Présentant les grandes articulations de cette édition placée sous le thème « Orpaillage clandestin dans le Sud-Comoé : état des lieux et solutions », le commissaire général du festival, Animan Paul Koffi, a d’abord rappelé les objectifs spécifiques avant de traduire ses remerciements aux différents partenaires qui accompagnent l’événement depuis sa création en 2017.

L’honneur est revenu au premier responsable du Conseil régional du Sud-Comoé, le président Eugène Aka Aouélé, de donner la substance du thème choisi pour la 8è édition qui bénéficie déjà d’un engouement remarquable à travers son lancement. Pour lui, la problématique de l’orpaillage illégal est une préoccupation inquiétante pour les populations, mais également pour les plus hautes autorités du pays.  »

Le commissaire général du Festival Sud-Comoé Agnintiè.

« C’est pourquoi, le Festival Sud-Comoé Agnintiè qui a, depuis sa création, l’ambition de construire une région forte, unie et prospère, a décidé pour la présente édition de toucher du doigt cette problématique, en lui consacrant un cadre d’analyse rigoureux et de propositions concrètes à travers le colloque qui réunira les autorités administratives et politiques, les forces de défenses et de sécurité de même que les chefferies traditionnelles et les populations riveraines », a-t-il déclaré.

Le festival Sud-Comoé Agnintiè, au-delà de sa vocation culturelle, veut interpeller les consciences et susciter des actions concrètes face aux défis majeurs auxquels la région est confrontée. Dr Eugène Aka Aouélé n’a pas manqué de faire savoir les impacts sociaux et environnementaux de l’orpaillage illégal qui ronge les territoires et hypothèque l’avenir des populations.
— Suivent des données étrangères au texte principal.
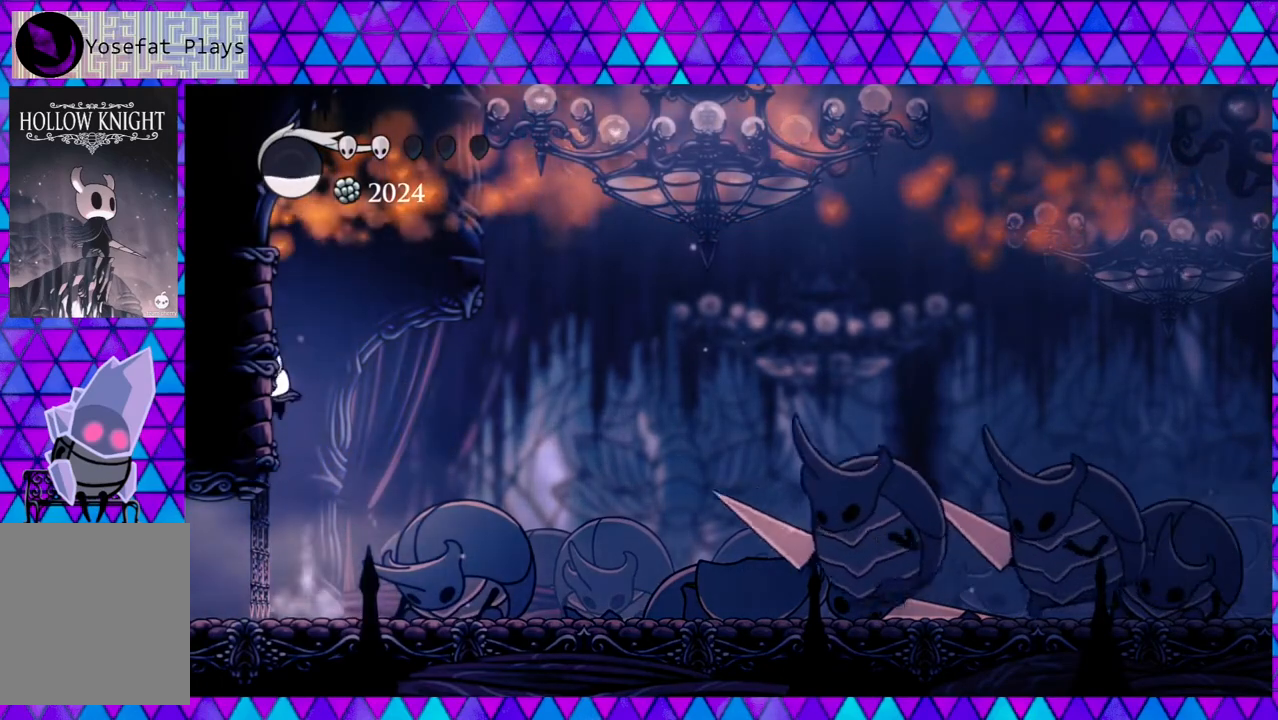
{"buttons": ["B", "DPAD_LEFT"], "left_stick": "center", "right_stick": "center", "events": [[83, "B", "up"], [317, "B", "down"]]}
« Ce phénomène, loin d’être marginal, s’est progressivement mué en une menace grave et multiforme. Il met en péril notre environnement, compromet la santé de nos populations et fait peser sur les générations futures un lourd héritage de désolation (…). Les communautés vivant à proximité de ces sites sont confrontées à la pollution, à la précarité et à une dégradation progressive de leurs conditions de vie », a-t-il déclaré.

La photo de famille avec les partenaires.

Selon le président Aka Aouélé, cet amer constat impose une responsabilité collective. « En tant que collectivités territoriales, autorités administratives, chefs traditionnels, acteurs de la société civile et citoyens engagés, nous devons unir nos intelligences, conjuguer nos efforts et coordonner nos actions pour éradiquer durablement la prolifération de cette activité funeste dans notre région », a-t-il souligné. C’est pourquoi, il a encouragé chacune et chacun à s’engager pleinement dans ce processus.

Pour sa part, le préfet de région par intérim, Alexandre Kouadio, préfet du département de Tiapoum a félicité le président du Conseil régional et le commissariat général pour le choix de ce thème qui est plus que d’actualité. En somme, il a exhorté les jeunes à se détourner de cette activité et à s’orienter vers les projets porteurs initiés par le Conseil régional.